**QUOTED TEXT:**
•••••
I’ve been reading stories by Gardner Fox all my life. And thoroughly enjoying them. His “upstanding citizen” version of iconic heroes may have, in some ways, fallen out favor today. But to so many fans, his work is the bedrock upon which superhero comics are built upon. Upon reflection, his version of herodom may also be what other comic innovators pivoted from. For example, Marvel introduced flawed heroes with human shortcomings as an alternative to the Gardner Fox style of heroes. Indy heroes of the 80s introduced non-traditional protagonists as something new. Even DC comics, where Gardner Fox did so much of his writing, would, by the 80s, showcase heroes with dark histories or motivations, in stark contrast to their Golden Age and Silver Age heroes.
I loved his stories. I loved his heroes and his twisty plots. His scientific explanations and extrapolations always made me think that much harder. And in the worlds that Gardner Fox created, friendships really meant something.
•••••
**ITEMS:**
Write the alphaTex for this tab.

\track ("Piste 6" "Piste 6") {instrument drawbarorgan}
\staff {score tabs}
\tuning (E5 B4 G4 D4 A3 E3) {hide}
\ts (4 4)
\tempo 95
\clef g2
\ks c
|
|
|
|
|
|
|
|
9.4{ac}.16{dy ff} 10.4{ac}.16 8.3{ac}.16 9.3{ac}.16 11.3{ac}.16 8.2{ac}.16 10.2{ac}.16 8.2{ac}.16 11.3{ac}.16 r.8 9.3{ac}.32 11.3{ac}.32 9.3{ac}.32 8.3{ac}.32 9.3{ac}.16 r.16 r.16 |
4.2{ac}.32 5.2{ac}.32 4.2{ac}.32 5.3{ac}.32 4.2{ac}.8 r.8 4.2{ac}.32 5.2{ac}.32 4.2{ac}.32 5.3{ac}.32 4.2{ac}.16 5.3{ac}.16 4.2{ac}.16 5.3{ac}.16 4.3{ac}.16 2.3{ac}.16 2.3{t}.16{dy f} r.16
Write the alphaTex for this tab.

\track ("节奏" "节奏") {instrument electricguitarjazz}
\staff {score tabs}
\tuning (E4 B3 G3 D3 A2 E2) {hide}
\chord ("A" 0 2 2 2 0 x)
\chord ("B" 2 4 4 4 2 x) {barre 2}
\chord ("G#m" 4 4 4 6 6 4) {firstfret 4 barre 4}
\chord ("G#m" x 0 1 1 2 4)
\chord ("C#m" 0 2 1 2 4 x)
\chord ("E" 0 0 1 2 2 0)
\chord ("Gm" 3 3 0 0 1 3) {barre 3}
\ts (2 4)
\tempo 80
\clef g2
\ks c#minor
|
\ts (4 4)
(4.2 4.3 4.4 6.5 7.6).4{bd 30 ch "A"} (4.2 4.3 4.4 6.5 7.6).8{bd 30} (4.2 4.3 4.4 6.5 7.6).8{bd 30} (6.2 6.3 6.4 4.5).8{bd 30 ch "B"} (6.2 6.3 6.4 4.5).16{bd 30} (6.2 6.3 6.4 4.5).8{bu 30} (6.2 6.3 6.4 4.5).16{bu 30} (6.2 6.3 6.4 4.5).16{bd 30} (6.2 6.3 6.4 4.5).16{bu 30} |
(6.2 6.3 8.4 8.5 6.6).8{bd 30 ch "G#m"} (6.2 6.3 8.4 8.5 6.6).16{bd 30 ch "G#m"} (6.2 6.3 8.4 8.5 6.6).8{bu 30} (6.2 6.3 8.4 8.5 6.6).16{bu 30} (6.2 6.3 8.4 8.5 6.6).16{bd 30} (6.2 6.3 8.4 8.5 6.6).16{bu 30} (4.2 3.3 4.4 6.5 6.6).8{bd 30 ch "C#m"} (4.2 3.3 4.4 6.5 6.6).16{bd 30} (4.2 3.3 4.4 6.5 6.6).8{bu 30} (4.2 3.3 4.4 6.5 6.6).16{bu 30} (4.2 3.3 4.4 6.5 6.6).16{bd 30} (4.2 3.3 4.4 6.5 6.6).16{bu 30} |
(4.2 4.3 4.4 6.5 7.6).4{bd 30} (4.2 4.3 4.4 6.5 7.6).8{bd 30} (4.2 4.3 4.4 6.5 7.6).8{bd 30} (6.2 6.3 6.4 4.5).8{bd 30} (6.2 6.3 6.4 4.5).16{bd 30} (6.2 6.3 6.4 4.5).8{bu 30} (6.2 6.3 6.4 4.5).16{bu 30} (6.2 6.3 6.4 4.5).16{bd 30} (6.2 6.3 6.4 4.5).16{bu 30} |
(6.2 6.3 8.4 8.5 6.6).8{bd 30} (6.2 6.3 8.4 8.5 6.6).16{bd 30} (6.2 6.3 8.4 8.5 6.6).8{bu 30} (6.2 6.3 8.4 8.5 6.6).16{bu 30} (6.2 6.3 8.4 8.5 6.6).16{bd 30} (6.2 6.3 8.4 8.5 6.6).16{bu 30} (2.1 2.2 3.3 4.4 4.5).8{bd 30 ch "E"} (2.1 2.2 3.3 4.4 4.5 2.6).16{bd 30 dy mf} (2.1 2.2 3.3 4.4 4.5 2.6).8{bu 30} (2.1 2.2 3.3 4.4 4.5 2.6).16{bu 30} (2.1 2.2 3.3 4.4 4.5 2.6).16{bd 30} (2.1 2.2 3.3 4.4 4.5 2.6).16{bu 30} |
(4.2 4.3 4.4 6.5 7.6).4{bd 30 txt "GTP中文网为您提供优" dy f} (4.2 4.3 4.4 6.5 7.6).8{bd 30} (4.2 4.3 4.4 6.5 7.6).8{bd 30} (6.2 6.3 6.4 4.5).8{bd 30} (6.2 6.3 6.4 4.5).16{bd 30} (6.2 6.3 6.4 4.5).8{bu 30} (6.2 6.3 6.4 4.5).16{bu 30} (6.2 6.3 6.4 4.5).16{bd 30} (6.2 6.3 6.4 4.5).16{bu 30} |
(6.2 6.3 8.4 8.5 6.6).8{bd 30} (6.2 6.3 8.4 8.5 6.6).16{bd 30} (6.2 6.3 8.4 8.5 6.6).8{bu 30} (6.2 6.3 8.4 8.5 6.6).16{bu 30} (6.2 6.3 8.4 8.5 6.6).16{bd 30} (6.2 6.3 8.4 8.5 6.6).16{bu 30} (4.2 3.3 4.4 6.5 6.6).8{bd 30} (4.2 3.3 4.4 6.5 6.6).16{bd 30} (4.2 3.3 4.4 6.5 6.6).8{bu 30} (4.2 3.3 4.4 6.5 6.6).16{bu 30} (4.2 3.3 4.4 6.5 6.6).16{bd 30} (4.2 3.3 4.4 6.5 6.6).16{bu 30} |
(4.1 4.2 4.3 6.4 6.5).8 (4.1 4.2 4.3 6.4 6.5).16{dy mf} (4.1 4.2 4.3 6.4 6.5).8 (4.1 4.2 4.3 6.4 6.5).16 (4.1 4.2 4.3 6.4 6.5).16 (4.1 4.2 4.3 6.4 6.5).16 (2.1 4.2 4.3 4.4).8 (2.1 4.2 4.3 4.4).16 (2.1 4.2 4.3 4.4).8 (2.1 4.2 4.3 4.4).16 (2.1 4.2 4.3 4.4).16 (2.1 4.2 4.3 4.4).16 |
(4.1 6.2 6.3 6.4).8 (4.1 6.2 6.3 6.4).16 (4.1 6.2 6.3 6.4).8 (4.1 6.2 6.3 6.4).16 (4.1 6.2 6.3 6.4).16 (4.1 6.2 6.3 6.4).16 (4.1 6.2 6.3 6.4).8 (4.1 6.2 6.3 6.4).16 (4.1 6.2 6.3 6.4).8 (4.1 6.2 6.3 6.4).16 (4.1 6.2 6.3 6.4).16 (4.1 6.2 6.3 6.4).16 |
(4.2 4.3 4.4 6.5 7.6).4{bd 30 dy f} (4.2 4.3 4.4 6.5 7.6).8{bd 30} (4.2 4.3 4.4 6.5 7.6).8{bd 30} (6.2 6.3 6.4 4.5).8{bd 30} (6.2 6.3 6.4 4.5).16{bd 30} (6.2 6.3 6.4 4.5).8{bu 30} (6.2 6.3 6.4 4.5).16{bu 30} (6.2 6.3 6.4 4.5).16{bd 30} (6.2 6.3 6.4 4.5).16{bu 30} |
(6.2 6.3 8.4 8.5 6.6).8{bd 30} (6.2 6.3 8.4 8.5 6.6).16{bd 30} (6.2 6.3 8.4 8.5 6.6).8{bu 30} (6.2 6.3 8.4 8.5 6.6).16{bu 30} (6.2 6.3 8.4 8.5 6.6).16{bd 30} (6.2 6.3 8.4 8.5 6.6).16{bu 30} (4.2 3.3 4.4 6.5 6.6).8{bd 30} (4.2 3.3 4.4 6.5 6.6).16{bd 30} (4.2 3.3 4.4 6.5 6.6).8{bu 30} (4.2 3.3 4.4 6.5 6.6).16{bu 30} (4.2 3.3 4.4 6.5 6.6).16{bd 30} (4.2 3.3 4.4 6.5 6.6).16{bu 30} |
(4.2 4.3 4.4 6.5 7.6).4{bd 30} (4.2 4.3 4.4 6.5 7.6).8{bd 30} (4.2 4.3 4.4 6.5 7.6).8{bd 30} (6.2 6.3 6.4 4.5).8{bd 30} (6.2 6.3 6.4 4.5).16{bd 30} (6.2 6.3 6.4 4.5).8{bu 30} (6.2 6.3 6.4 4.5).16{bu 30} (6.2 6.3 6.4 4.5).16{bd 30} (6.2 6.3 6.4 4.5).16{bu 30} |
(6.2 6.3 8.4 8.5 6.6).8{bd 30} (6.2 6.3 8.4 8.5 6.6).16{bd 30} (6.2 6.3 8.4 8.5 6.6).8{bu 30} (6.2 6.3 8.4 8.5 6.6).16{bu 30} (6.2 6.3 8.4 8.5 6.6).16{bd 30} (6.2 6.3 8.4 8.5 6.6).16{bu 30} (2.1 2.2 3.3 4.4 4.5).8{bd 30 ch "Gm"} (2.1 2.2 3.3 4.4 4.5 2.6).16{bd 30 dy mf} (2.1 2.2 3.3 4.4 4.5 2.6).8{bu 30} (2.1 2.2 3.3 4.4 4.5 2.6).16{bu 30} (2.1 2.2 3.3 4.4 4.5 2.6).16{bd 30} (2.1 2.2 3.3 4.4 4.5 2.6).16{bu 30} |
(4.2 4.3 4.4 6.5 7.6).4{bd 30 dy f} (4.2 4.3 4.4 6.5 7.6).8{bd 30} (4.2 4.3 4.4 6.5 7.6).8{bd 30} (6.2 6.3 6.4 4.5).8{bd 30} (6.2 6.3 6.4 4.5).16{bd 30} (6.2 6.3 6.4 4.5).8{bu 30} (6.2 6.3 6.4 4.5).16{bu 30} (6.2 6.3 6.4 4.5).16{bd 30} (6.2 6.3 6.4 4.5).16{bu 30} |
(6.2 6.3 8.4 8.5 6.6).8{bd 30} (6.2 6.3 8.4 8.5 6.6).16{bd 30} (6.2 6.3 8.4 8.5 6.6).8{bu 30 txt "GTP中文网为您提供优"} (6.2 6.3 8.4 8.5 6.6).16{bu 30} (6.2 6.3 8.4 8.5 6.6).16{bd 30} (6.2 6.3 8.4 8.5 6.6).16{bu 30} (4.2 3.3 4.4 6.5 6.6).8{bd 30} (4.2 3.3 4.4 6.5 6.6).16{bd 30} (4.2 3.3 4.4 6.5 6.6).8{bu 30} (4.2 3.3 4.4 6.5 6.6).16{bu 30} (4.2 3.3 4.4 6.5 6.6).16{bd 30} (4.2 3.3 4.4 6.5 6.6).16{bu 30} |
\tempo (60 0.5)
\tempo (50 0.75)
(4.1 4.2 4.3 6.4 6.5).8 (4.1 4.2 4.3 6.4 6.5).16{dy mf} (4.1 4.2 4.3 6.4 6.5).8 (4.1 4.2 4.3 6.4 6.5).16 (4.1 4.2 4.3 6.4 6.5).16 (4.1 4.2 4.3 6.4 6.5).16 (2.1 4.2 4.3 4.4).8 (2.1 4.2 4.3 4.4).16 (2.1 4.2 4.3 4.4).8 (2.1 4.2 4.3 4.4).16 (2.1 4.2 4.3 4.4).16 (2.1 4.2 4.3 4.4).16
•••••
**TASKS:**
(1) Why does the essay on Gardner Fox suggest that his version of herodom may be what later comic innovators pivoted from? Answer in one to three sentences.
(2) Please pick out every line of the records that contains the word "instrument".

**THE RESULTS:**
(1) Later creators set their heroes against his style. Marvel introduced flawed heroes with human shortcomings as an alternative to it, and 80s indie heroes brought non-traditional protagonists as something new. By the 80s, even DC showcased heroes with dark histories or motivations, in stark contrast to its Golden Age and Silver Age heroes.

(2)
\track ("Piste 6" "Piste 6") {instrument drawbarorgan}
\track ("节奏" "节奏") {instrument electricguitarjazz}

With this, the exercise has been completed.